Malgré l’angoisse qui pèse sur les marchés, l’or ne fait plus recette depuis une semaine. On a beau annoncer que les Chinois ont stocké des montagnes d’or pour se prémunir contre la Trade War, on commence presque à se dire que SI on trouve un règlement à cette crise qui en est à son 427ème jour, lorsque les Chinois vont tout rebalancer leur stock de lingots sur le marché, ça risque de faire bizarre. En tous les cas, le support des 1500$ qui ne devait pas céder, a cédé cette nuit. Ce matin nous sommes à 1498$.

Nouvelles du jour

Dans les nouvelles du jour, on notera l’annonce d’une Banque Américaine qui vient de sortir un indice qui permet de suivre l’impact des tweets de Trump sur la volatilité du marché obligataire.
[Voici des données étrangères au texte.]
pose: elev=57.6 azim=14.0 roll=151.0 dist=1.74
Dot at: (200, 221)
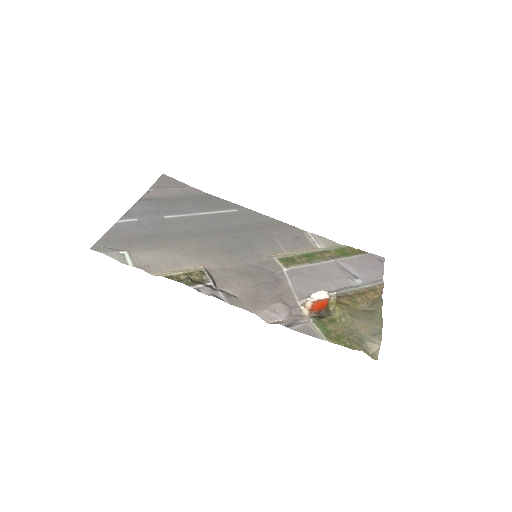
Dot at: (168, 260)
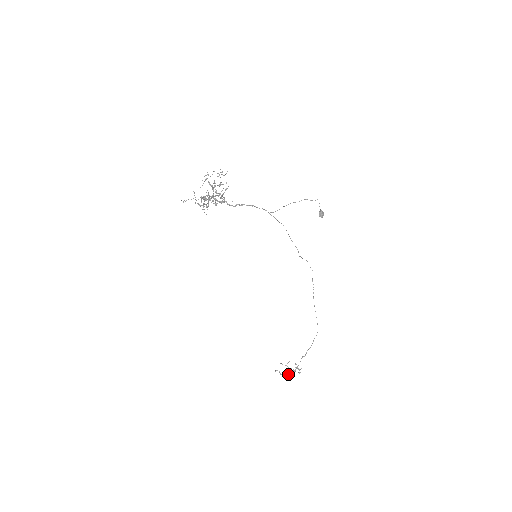
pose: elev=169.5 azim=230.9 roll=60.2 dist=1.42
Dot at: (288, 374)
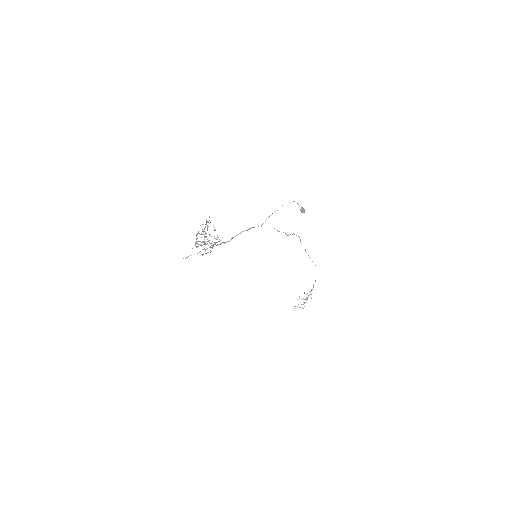
Dot at: occluded
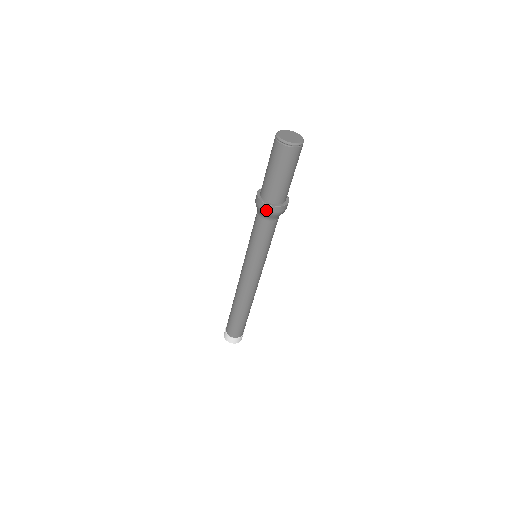
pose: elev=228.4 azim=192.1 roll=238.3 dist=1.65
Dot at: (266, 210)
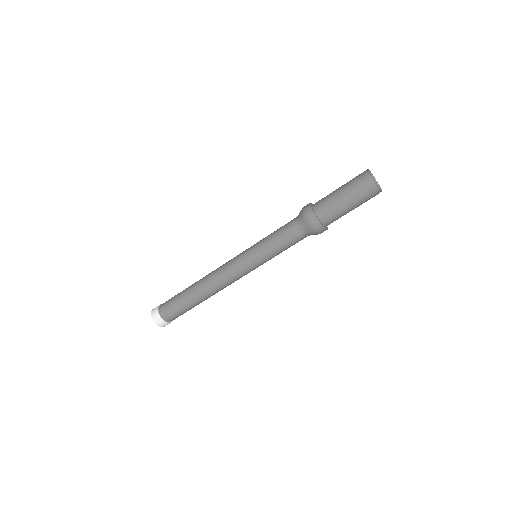
Dot at: (309, 218)
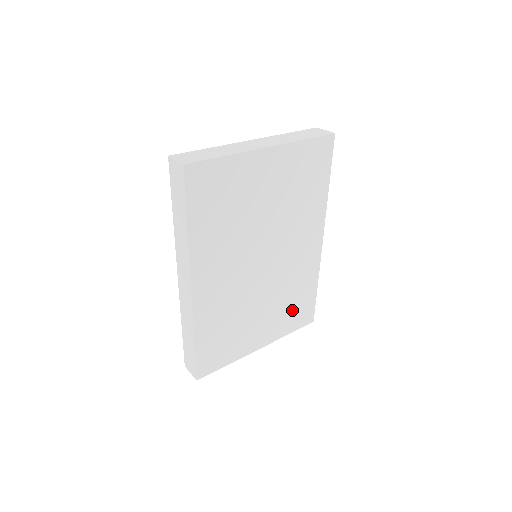
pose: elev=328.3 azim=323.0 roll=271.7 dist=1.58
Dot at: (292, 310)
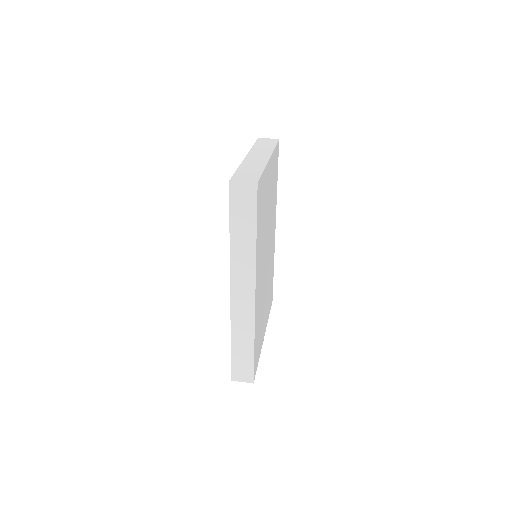
Dot at: (269, 295)
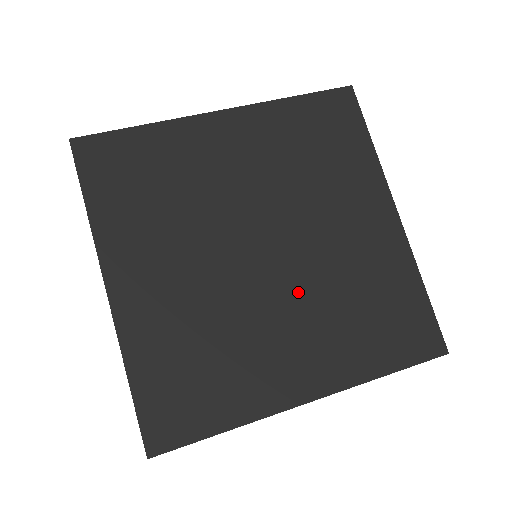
J’imagine le boulot pour essayer de quantifier la valeur d’un tweet, personnellement je préfèrerais me couper les ongles à la tronçonneuse que de perdre du temps à ça, surtout que ça paraît quand même relativement facile :

  • Si c’est en faveur de la Trade War, le marché prend entre 5 et 10%
  • Si c’est en défaveur de la Trade War, c’est l’inverse
  • Si c’est contre Powell ça fait monter la bourse et si c’est pour Powell… ah non, ça, ça n’existe pas.

En gros, si j’étais le gérant de fortune de Trump, il suffirait qu’il me donne ses tweets avec 30 secondes d’avance et après 3 ans à la Maison Blanche, il pourrait prendre sa retraite avec plus d’argent que Poutine sur son compte perso. Mais bien sûr, ça n’existe pas.

AT&T a explosé hier soir, après que l’on ait appris de la bouche de Paul Singer, le boss d’Elliott Management que le fonds « activiste » a pris une participation de 3.2 milliards dans la société, histoire de secouer le cocotier et d’améliorer la rentabilité de l’opérateur téléphonique. Moody’s vient de downgrader le rating de Ford sur « junk » suite au plan de restructuration de 11 milliards – c’est donc une fabuleuse opportunité d’achat, puisque les organismes de rating sont extrêmement doués pour downgrader des sociétés au plus bas de tous les temps. Un talent inouï.

Jack Ma s’en va

La nouvelle du jour c’est le CEO- Chairman et fondateur d’Alibaba qui s’en va. Jack Ma vient d’annoncer son départ en tant que « chairman » dès aujourd’hui, il restera au board encore jusqu’à la prochaine assemblée générale, mais c’est une page qui se tourne pour Alibaba, 20 ans après avoir été fondée dans l’appartement de Jack Ma.

Autrement, pour ceux qui n’ont rien à faire, vous pouvez lire les articles sur le BREXIT et la balade de Johnson, personnellement j’ai renoncé à lire ce genre de trucs, j’ai le sentiment que la relecture du bottin de téléphone de l’année 1984 pour le canton de Genève est bien plus instructive.

Chiffres du jour

Vu que notre activité préférée c’est d’attendre Draghi ce jeudi, histoire de pouvoir passer le temps, nous aurons tout de même quelques chiffres économiques. Il y aura les Non Farm Payrolls en France, moins sexy que la version américaine, mais ça fera mousser Macron au moins – en Angleterre, il y aura les chiffres de l’emploi également et la publication du taux de chômage. Aux USA nous aurons les JOLTS, le chiffre préféré de Madame Yellen, mais comme elle n’est plus à la FED, on s’en fout.

Pour le moment les futures sont en baisse de 0.03% – c’est vous dire combien ce début de journée est excitante. Bon, moi je vous laisse vaquer à vos occupations, moi je me mets à la lettre B de mon bottin de téléphone. On se retrouve demain à la même heure et au même endroit si nous ne sommes pas morts d’ennui en attendant.

Excellente journée.

Thomas Veillet

Investir.ch

« I have always wanted to be somebody, but I see now I should have been more specific.”